Понятно, что место это у всех ассоциируется с заметёнными дорогами, тишиной, снегами… Ещё бы – Зима! Между тем название своё местность получила вовсе не в честь времени года, а от бурятского слова «зэмэ» – «вина», «проступок». Объяснение просто: по пролегающей здесь дороге в середине ХVIII века гнали заключённых. В 1743 году иркутская провинциальная канцелярия дала распоряжение о создании станции (пока ещё не железнодорожной). А в ревизских сказках были впервые упомянуты Зима и её первый житель – Никифор Матвеев, который был «приписан на Зиминский станец в ямщики для содержания подвозной гоньбы...».

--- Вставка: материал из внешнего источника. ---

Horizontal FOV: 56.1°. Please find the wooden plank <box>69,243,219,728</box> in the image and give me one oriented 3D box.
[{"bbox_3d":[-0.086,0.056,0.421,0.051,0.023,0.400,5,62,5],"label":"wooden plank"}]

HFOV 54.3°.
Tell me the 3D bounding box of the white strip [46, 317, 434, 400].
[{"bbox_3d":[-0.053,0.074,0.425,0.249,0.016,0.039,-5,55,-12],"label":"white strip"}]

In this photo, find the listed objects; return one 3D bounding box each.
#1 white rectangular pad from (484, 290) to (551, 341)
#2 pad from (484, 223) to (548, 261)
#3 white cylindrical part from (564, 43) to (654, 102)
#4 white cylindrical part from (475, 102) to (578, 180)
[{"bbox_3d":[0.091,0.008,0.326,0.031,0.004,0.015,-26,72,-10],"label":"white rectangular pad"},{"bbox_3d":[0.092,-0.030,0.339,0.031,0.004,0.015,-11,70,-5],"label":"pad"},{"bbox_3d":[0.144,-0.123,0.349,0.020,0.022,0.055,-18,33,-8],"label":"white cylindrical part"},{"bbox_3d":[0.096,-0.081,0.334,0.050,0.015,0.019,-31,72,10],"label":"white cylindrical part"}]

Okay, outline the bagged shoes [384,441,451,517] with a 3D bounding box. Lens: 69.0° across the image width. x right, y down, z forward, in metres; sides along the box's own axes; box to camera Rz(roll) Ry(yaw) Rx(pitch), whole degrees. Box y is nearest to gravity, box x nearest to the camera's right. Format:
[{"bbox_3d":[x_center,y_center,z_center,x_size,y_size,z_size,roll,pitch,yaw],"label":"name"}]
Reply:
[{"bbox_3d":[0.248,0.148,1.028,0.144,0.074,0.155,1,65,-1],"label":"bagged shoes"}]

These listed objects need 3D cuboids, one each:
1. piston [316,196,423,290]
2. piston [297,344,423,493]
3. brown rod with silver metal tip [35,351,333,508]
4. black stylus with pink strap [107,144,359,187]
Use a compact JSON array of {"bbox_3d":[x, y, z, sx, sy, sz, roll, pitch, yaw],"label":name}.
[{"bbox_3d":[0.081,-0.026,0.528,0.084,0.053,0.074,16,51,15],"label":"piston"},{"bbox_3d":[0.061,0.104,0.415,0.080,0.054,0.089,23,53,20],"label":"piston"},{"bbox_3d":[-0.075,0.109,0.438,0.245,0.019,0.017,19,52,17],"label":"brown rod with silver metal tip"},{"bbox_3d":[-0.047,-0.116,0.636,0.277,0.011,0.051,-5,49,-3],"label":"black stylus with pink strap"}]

Потихоньку население Зимы увеличивалось за счёт ссыльных и строителей железной дороги, решение о создании которой было принято в 1887 году. Первый поезд пришёл на станцию Зима 6 октября 1897 года, что стало величайшим событием. С появлением Транссибирской магистрали тихая жизнь Зимы резко изменилась: были построены локомотивное депо, железнодорожные мастерские, всё это требовало рабочих рук… В 1922 году Зима получила статус города, жизнь его была сосредоточена вокруг железной дороги – даже на городском гербе увековечено здание вокзала. Кстати, это здание, маленькое, деревянное, с башенками и старинными часами, особенно сказочное в окружении снегов, помнилось всем, там хоть раз побывавшим.
Уже в 1970-х годах в Иркутской области появилось химическое производство. «Для некогда патриархальной станции Зима пришло время больших перемен… В короткий срок здесь было освоено столько капиталовложений, сколько не осваивалось за всю столетнюю историю сибирского города, – восторгалась газета «Восточносибирская правда». – Среди деревянных домишек появились современные дома. Вырос целый микрорайон Ангарский, названный в честь первопроходцев, строящих химический завод. Сегодня пассажиров транссибирских экспрессов и многочисленных электропоездов встречает новое современное вокзальное здание».
Современному читателю понятно, что с появлением химического производства на местность обрушились экологические проблемы и что типовое бетонное станционное здание вряд ли краше рукотворного, резного, деревянного, но жизнь не законсервируешь. И Зима по-прежнему вдохновляет на творчество. Если когда-то стихи о сибирском полустанке декламировали многочисленные поклонники Евтушенко, то теперь про Зиму напевают поклонники Григория Лепса:
До станции Зима пешком почти полгода,
До станции Зима другой дороги нет.
На станции Зима до пояса сугробы,
До станции Зима в один конец билет…
Автору текста этой песни Владимиру Ильичеву сюжет был навеян тем, что станция была краевым пересыльным пунктом и здесь после амнистии послевоенных лет ждали своих любимых декабристки того времени. Такая она многогранная, эта русская Зима.